Pramono mengakui potongan DBH Jakarta sangat besar. Namun menurutnya ini tak boleh menjadi sandungan untuk menjalankan program.
"Tetapi sekali lagi ya, ini kan tidak hanya dialami di Jakarta, ini dialami oleh seluruh daerah. Memang pemotongan Jakarta paling besar. Dan ini menjadi tantangan bagi saya dan Pak Wagub untuk bisa menyelesaikan tetap target kami dengan baik," ungkapnya.
Untuk itu Pramono juga mendorong BUMD untuk lebih kreatif dalam menjalankan programnya. Dia meminta BUMD mencari mitra dalam mewujudkan programnya.
"Tetapi dengan kondisi seperti ini kami mendorong agar BUMD ataupun siapapun yang akan bangun, contohnya misalnya interconnection di Dukuh Atas, Hub Dukuh Atas, yang sudah mendapatkan persetujuan dari kami, dari saya, maupun dari Kementerian Perhubungan tetap akan dibangun, tetapi mekanismenya tidak menggunakan dana APBD. Maka dilakukan dengan partnership dan sebagainya-sebagainya," kata dia.
Pramono menjelaskan, selama ini Pemprov sudah banyak mengeluarkan banyak subsidi misalnya transportasi umum. Dia menuturkan, tarif Transjakarta Rp 3.500, subsidinya hampir Rp. 15.000 per orang.
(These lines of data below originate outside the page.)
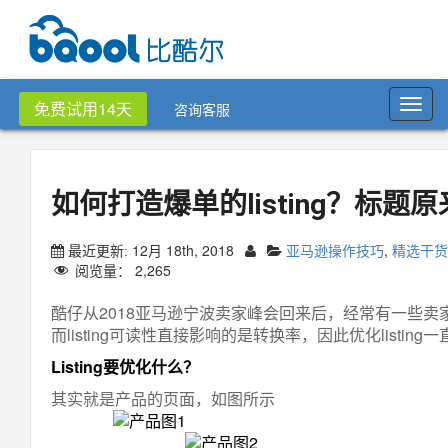
Toggl
免费试用14天
咨询客服
navig
如何打造爆单的listing？标题
12月 18th, 2018
亚马逊操作技巧
,
精选干货
最近更新:
阅览量：
2,265
酷仔从2018亚马逊宁波卖家峰会回来后，经常有一些卖家
而listing可读性直接影响的是转换率，因此优化listi
Listing要优化什么？
其实就是产品的页面，如图所示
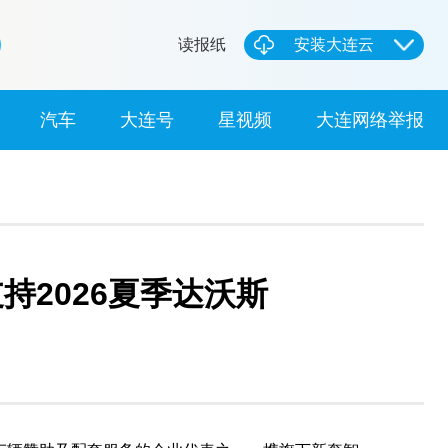
读报纸
安装大连云
汽车
大连号
星视频
大连网络举报
支持2026夏季达沃斯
"Ya yang jelas tentunya harus ada hal yang bisa menutupi," tegas dia.
"Sedangkan dengan berbagai hal kami akan kaji kembali termasuk hal-hal lain, tetapi yang jelas program prioritas bagi warga tidak mampu atau kurang beruntung tidak kami ganggu sama sekali," sambungnya.
APBD DKI 2026 diketahui turun Rp 15 triliun jadi Rp 79 triliun. Pemotongan dari pemerintah pusat ini menurut Pramono jadi tantangan untuk Jakarta. Sehingga Pemprov perlu melakukan realokasi dan efisiensi.